• _To-do item a_
From the mailing-list reply, extract the passage starting at "All of lore.kernel.org" and ending at "Message-ID: <Z5Jt434QBy92NnBM@x1n> (raw)", copying it word for word.

• _Given text_
▼
Re: [RFC PATCH] Fix race in live migration failure path

All of lore.kernel.org
 help / color / mirror / Atom feed

From: Peter Xu <peterx@redhat.com>
To: Shivam Kumar <shivam.kumar1@nutanix.com>
Cc: Fabiano Rosas <farosas@suse.de>,
	"qemu-devel@nongnu.org" <qemu-devel@nongnu.org>
Subject: Re: [RFC PATCH] Fix race in live migration failure path
Date: Thu, 23 Jan 2025 11:27:15 -0500	[thread overview]
Message-ID: <Z5Jt434QBy92NnBM@x1n> (raw)
In-Reply-To: <35F19D15-7FD0-43D1-B6A0-2FBB5FD9313B@nutanix.com>

On Thu, Jan 23, 2025 at 09:53:16AM +0000, Shivam Kumar wrote:
> 
> 
> > On 22 Jan 2025, at 10:10 PM, Peter Xu <peterx@redhat.com> wrote:
> > 
> > !-------------------------------------------------------------------|
> >  CAUTION: External Email
> > 
> > |-------------------------------------------------------------------!
> > 
> > Hi, Shivam,
> > 
> > On Wed, Jan 22, 2025 at 10:54:17AM +0000, Shivam Kumar wrote:
> >> There is one place where we set the migration status to FAILED but we don’t set
> >> s->error, i.e. in save_snapshot workflow, please check qemu_savevm_state but
> >> not sure setting s->error in this case is possible (or required), as it seems a
> >> different workflow to me.
> > 
> > Yes it's very different indeed.  I may not yet fully get the challenge on
> > how switching to s->error (implies FAILING) would affect this one, though.
▲
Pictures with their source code
▼
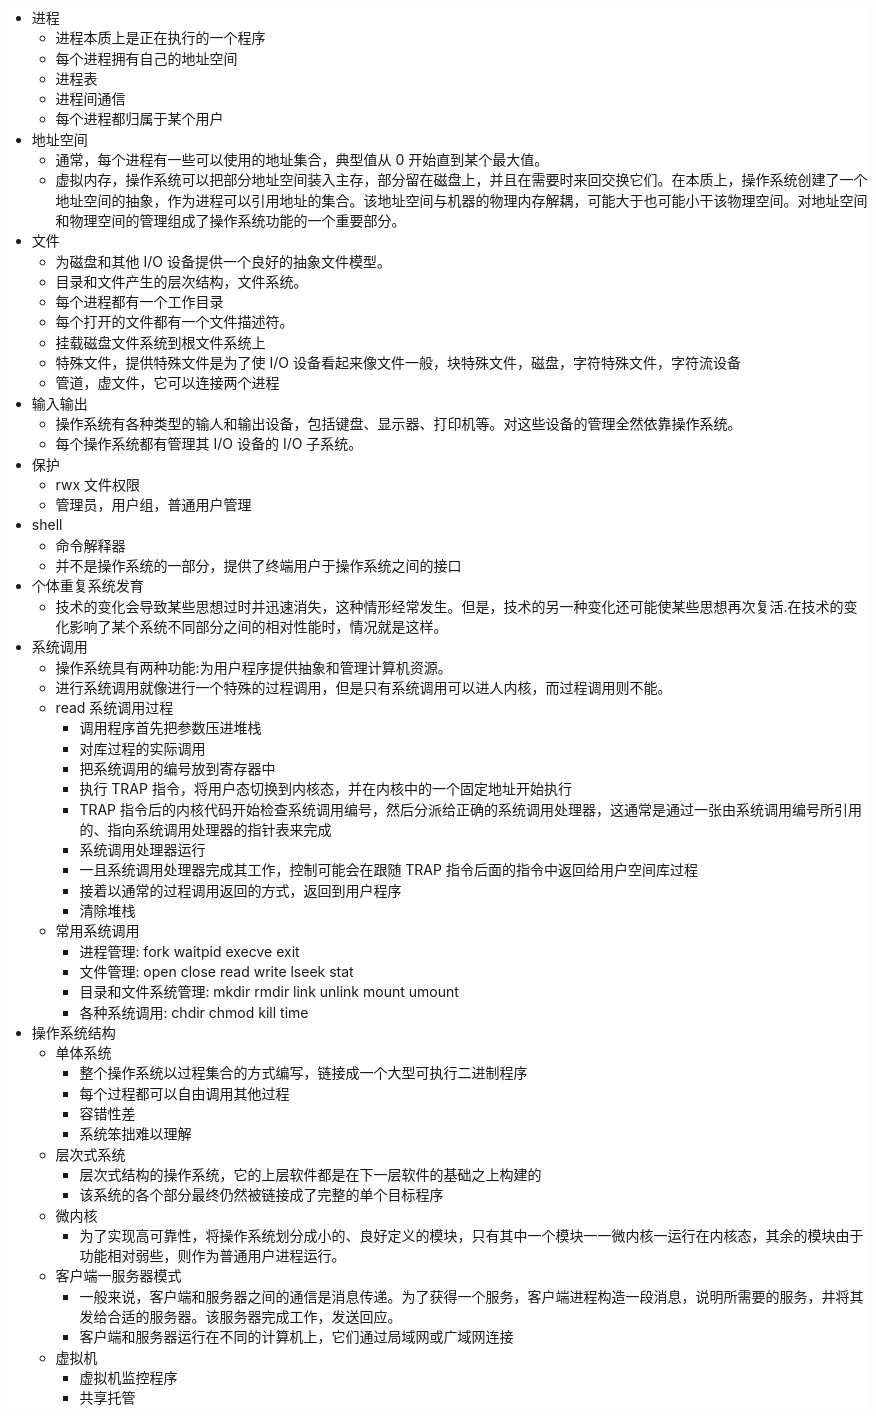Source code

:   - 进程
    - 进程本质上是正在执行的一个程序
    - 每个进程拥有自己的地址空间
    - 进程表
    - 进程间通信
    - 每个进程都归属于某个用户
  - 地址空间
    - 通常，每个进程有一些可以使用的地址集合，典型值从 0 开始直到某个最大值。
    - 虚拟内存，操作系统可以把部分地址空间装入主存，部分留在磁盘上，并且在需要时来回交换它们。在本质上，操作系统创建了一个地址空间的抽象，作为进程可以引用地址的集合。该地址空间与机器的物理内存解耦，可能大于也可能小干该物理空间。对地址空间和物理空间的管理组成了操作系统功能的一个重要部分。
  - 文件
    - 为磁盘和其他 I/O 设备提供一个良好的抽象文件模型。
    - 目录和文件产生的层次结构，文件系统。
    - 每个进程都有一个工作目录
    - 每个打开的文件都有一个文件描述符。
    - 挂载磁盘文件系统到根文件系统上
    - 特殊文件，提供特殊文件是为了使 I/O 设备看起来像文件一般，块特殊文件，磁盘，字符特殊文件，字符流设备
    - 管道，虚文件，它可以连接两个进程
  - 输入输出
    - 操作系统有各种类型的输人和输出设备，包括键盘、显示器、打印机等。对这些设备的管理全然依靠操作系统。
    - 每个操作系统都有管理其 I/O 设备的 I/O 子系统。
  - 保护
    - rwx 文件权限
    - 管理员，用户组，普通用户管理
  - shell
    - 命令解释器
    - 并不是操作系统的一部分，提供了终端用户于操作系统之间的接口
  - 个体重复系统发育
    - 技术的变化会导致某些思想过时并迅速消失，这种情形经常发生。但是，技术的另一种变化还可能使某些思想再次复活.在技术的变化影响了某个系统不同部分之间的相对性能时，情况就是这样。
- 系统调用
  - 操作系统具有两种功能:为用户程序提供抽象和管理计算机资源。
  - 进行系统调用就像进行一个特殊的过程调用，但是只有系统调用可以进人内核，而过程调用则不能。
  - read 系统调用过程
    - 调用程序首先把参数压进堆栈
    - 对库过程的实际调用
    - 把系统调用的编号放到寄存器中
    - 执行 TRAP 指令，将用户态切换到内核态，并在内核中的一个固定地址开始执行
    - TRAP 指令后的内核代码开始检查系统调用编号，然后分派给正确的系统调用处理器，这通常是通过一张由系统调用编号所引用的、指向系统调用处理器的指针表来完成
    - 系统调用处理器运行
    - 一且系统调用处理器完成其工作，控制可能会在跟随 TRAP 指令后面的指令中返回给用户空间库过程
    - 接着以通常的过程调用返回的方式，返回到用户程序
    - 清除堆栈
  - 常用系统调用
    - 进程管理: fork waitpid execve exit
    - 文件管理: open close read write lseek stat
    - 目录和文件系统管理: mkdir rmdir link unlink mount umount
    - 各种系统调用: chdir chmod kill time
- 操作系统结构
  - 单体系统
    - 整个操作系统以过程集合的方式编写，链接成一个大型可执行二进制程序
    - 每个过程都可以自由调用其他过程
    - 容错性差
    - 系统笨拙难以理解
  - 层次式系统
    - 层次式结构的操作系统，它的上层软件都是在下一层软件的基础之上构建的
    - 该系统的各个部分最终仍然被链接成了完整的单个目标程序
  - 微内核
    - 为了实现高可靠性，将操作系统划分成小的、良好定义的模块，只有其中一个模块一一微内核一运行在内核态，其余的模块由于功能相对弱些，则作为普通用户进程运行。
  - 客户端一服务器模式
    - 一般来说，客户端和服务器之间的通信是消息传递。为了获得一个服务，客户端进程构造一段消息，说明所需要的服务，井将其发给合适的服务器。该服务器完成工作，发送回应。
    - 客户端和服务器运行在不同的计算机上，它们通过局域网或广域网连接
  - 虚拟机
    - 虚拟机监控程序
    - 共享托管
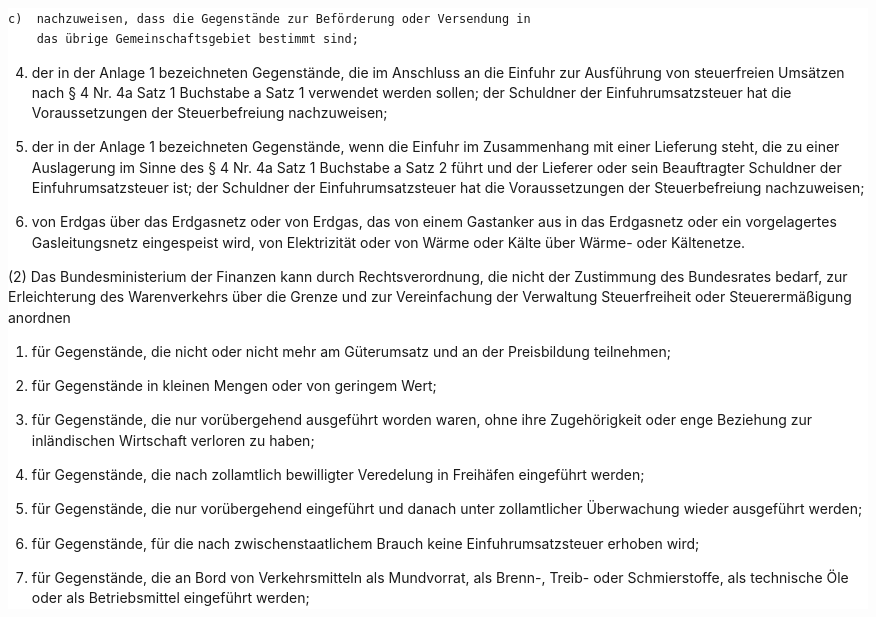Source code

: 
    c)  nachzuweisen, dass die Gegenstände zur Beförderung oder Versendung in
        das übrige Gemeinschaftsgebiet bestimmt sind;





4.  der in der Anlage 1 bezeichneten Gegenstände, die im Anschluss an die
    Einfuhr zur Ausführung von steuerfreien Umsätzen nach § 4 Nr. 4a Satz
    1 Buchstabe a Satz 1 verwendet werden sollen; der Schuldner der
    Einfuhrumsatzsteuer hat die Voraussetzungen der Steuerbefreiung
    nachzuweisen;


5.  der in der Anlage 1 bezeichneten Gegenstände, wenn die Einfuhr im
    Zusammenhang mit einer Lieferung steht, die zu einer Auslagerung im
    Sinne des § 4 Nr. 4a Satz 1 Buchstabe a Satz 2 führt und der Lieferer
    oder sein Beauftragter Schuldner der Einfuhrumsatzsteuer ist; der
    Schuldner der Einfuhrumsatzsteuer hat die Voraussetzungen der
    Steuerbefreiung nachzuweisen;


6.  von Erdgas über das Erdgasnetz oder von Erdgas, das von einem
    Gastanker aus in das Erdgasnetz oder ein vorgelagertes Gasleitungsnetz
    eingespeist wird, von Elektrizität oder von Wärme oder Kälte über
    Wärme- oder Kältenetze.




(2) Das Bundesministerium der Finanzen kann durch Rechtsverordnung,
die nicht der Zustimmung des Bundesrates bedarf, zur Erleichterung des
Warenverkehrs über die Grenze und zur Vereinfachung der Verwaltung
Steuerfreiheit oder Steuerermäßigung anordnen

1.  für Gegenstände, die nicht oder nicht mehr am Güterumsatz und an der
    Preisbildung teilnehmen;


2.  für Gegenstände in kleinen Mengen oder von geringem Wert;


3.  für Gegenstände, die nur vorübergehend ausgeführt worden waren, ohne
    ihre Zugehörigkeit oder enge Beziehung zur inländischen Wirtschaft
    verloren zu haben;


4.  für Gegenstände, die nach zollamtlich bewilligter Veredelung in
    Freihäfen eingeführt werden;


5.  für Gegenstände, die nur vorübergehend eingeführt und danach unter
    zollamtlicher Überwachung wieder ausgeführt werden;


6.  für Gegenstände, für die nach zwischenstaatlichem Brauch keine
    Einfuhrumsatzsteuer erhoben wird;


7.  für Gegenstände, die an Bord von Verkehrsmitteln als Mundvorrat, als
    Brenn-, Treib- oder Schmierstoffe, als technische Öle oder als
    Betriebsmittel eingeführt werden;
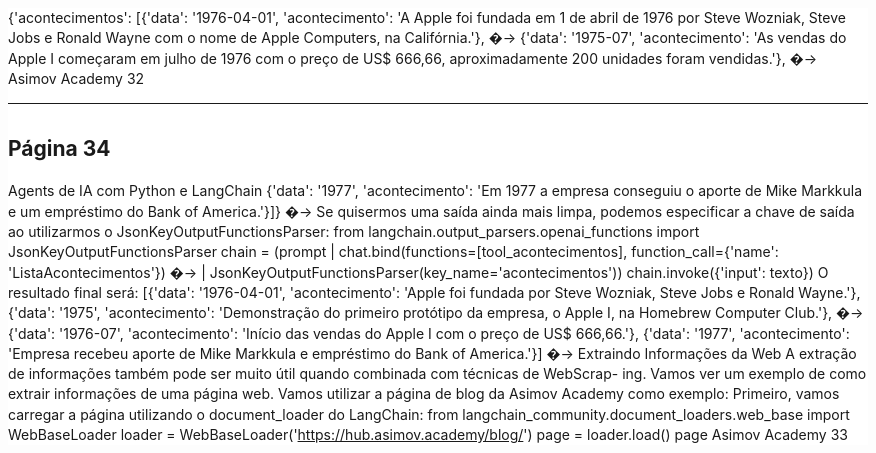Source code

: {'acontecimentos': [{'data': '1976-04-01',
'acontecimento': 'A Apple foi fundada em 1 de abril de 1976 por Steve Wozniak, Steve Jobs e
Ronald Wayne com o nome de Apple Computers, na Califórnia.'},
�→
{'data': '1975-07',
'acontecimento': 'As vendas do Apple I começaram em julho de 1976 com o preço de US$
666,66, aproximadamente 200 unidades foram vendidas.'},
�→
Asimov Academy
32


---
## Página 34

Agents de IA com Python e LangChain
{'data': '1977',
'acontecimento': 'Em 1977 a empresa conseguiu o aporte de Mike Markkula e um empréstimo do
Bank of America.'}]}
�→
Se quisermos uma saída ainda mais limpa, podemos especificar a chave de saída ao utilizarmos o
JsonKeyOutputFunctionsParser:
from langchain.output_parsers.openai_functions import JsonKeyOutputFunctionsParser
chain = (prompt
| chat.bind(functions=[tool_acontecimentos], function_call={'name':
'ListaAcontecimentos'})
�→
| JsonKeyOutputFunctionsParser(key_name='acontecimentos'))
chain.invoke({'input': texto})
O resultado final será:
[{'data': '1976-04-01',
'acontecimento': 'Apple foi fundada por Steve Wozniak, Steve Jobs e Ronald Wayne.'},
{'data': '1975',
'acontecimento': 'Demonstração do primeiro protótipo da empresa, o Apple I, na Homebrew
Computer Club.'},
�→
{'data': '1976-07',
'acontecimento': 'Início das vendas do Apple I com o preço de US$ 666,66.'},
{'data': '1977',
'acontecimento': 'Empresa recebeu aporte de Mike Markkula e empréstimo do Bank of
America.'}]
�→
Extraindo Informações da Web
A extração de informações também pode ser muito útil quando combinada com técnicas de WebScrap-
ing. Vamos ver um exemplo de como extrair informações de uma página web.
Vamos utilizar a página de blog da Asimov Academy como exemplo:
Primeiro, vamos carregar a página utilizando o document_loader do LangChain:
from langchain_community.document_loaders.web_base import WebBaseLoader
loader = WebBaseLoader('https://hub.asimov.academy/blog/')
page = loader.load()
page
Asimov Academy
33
▲
• _To-do item b_
Rewrite the lines of the listing starting at the line that contains "bewilligter Veredelung in" and ending at the line that contains "Einfuhrumsatzsteuer erhoben wird;", putting "Waren" in place of "Gegenstände" and leaving everything else unchanged.

• _Expected answer a_
All of lore.kernel.org
 help / color / mirror / Atom feed

From: Peter Xu <peterx@redhat.com>
To: Shivam Kumar <shivam.kumar1@nutanix.com>
Cc: Fabiano Rosas <farosas@suse.de>,
	"qemu-devel@nongnu.org" <qemu-devel@nongnu.org>
Subject: Re: [RFC PATCH] Fix race in live migration failure path
Date: Thu, 23 Jan 2025 11:27:15 -0500	[thread overview]
Message-ID: <Z5Jt434QBy92NnBM@x1n> (raw)

• _Expected answer b_
4.  für Waren, die nach zollamtlich bewilligter Veredelung in
    Freihäfen eingeführt werden;


5.  für Waren, die nur vorübergehend eingeführt und danach unter
    zollamtlicher Überwachung wieder ausgeführt werden;


6.  für Waren, für die nach zwischenstaatlichem Brauch keine
    Einfuhrumsatzsteuer erhoben wird;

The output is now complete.